De ce fait, l'objectif de l'Entente France-Québec sur
la reconnaissance mutuelle des qualifications professionnelles est la mise en
place d'outils permettant de faciliter l'installation dans le territoire
d'accueil d'une personne exerçant un métier ou une profession
réglementée. Si l'entente vise à faciliter l'installation
des immigrants, elle ne touche pas « aux questions relatives à
l'immigration, au droit de séjour et au permis de travail » et ne
cherche à « procéder à l'harmonisation des formations
nationales (Côté, 2008 : 347). En clair, ce n'est pas parce que
votre profession/métier est reconnue dans l'autre pays que vous pouvez
vous y installer. L'accord permet donc de faire sauter les deux derniers
verrous identifier par Bluman car l'entente interdit « les exigences de
nationalité et elle facilite la satisfaction des conditions nationales
de qualifications professionnelles applicables » (Côté, 2008
: 352).
En résumé, les ARM peuvent être
comparées à des outils qui réduisent les barrières
artificielles, c'est-à-dire celles fixées par les ordres
professionnels mais par contre l'Entente ne touche pas aux barrières
dites naturelles, qui dans notre cas sont les conditions d'entrée et de
séjour fixées par l'État d'accueil.
De plus, une des spécificités de l'Entente
réside dans son mode de fonctionnement. Afin que la levée des
barrières artificielles soit efficace, les gouvernements ont choisi
d'appliquer le principe du bottom-up en intégrant les acteurs
de terrain à la mise en place
11
et aux décisions. En effet, l'Entente a simplement
posé un cadre global et intégré devant orchestrer le
processus. Alors que l'opérationnalisation et la mise en oeuvre sont
déléguées aux « autorités compétentes
». C'est à l'évidence une des raisons qui explique pourquoi
l'Entente a été signé rapidement. Un des contrecoups est
qu'il subsiste six ans après des ARM qui doivent encore entrer en
application. Le cadre fixé par la France et le Québec reprend
quatre grands principes :
[Premièrement] il est indispensable qu'une profession
ou un métier fasse l'objet d'une réglementation dans les deux
parties pour que les autorités compétentes soient obligées
d'appliquer la procédure commune et puissent conclure un ARM. [É]

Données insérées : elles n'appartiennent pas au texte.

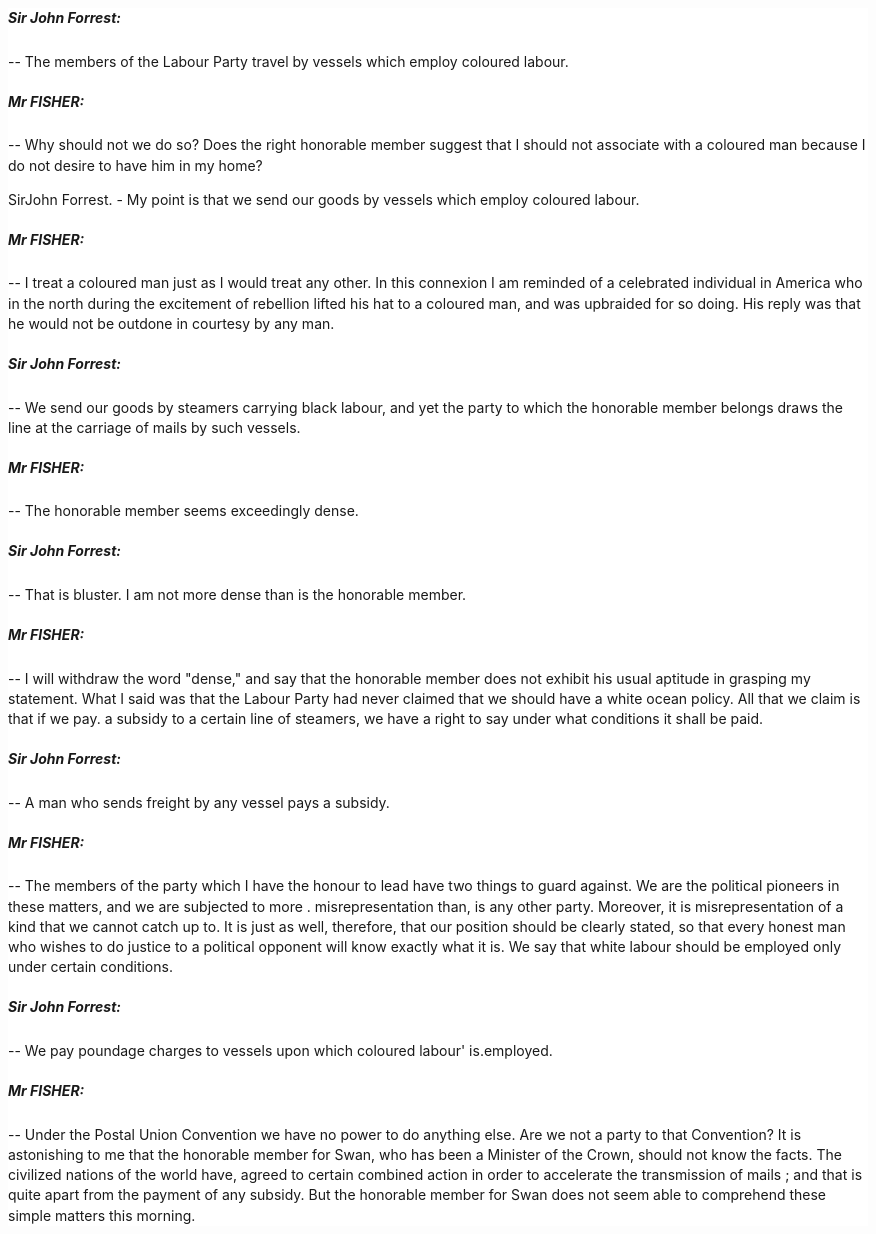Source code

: ##### Sir John Forrest:

--  The members of the Labour Party travel by vessels which employ coloured labour. 

##### Mr FISHER:

-- Why should not we do so? Does the right honorable member suggest that I should not associate with a coloured man because I do not desire to have him in my home? 

SirJohn  Forrest. -  My point is that we send our goods by vessels which employ coloured labour. 

##### Mr FISHER:

-- I treat a coloured man just as I would treat any other. In this connexion I am reminded of a celebrated individual in America who in the north during the excitement of rebellion lifted his hat to a coloured man, and was upbraided for so doing. His reply was that he would not be outdone in courtesy by any man. 

##### Sir John Forrest:

--  We send our goods by steamers carrying black labour, and yet the party to which the honorable member belongs draws the line at the carriage of mails by such vessels. 

##### Mr FISHER:

-- The honorable member seems exceedingly dense. 

##### Sir John Forrest:

--  That is bluster. I am not more dense than is the honorable member. 

##### Mr FISHER:

-- I will withdraw the word "dense," and say that the honorable member does not exhibit his usual aptitude in grasping my statement. What I said was that the Labour Party had never claimed that we should have a white ocean policy. All that we claim is that if we pay. a subsidy to a certain line of steamers, we have a right to say under what conditions it shall be paid. 

##### Sir John Forrest:

--  A man who sends freight by any vessel pays a subsidy. 

##### Mr FISHER:

-- The members of the party which I have the honour to lead have two things to guard against. We are the political pioneers in these matters, and we are subjected to more . misrepresentation than, is any other party. Moreover, it is misrepresentation of a kind that we cannot catch up to. It is just as well, therefore, that our position should be clearly stated, so that every honest man who wishes to do justice to a political opponent will know exactly what it is. We say that white labour should be employed only under certain conditions. 

##### Sir John Forrest:

-- We pay poundage charges to vessels upon which coloured labour' is.employed. 

##### Mr FISHER:

-- Under the Postal Union Convention we have no power to do anything else. Are we not a party to that Convention? It is astonishing to me that the honorable member for Swan, who has been a Minister of the Crown, should not know the facts. The civilized nations of the world have, agreed to certain combined action in order to accelerate the transmission of mails ; and that is quite apart from the payment of any subsidy. But the honorable member for Swan does not seem able to comprehend these simple matters this morning.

[Deuxièmement,] le titre de formation visé par la reconnaissance
mutuelle doit avoir été obtenu d'une «autorité
reconnue de la France ou du Québec sur leurs territoires
respectifs.» [Troisièmement] l'aptitude légale
d'exercer une profession ou un métier «est en vigueur et a
été obtenue sur le territoire de la France ou du
Québec.» (ibid, 355-356) ; [Quatrièmement] la discrimination
sur la base de l'origine nationale des qualifications professionnelles est non
seulement permise, mais elle constitue même la pierre angulaire du
système. (Côté, 2013 : 235)
En laissant le soin à des autorités
compétentes de signer et d'appliquer des sous-ententes (ARM) à
l'Entente principale pour chaque profession, métier et fonction, les
gouvernements ont limité les risques de blocages et de frictions. Il est
intéressant de constater qu'en réalité pour les
métiers et les fonctions, les autorités compétentes qui
ont été choisies sont des ministères ou des organismes de
droit public des deux côtés. Au Québec, les
autorités compétentes pour les vingt-six professions ayant
signé un ARM furent leur ordre professionnel. En France, seulement
quatre professions (Avocat, architectes, ingénieurs et experts
comptables) avaient leurs autorités compétentes
indépendantes de l'État. Pour toutes les autres, à travers
différents ministères l'État est resté
l'autorité compétente et cela même si la profession
possédait un ordre professionnel. Si les ARM ont été
signés par des autorités compétentes différentes,
ils ont tous une structure commune basée sur l'annexe 1 de l'Entente.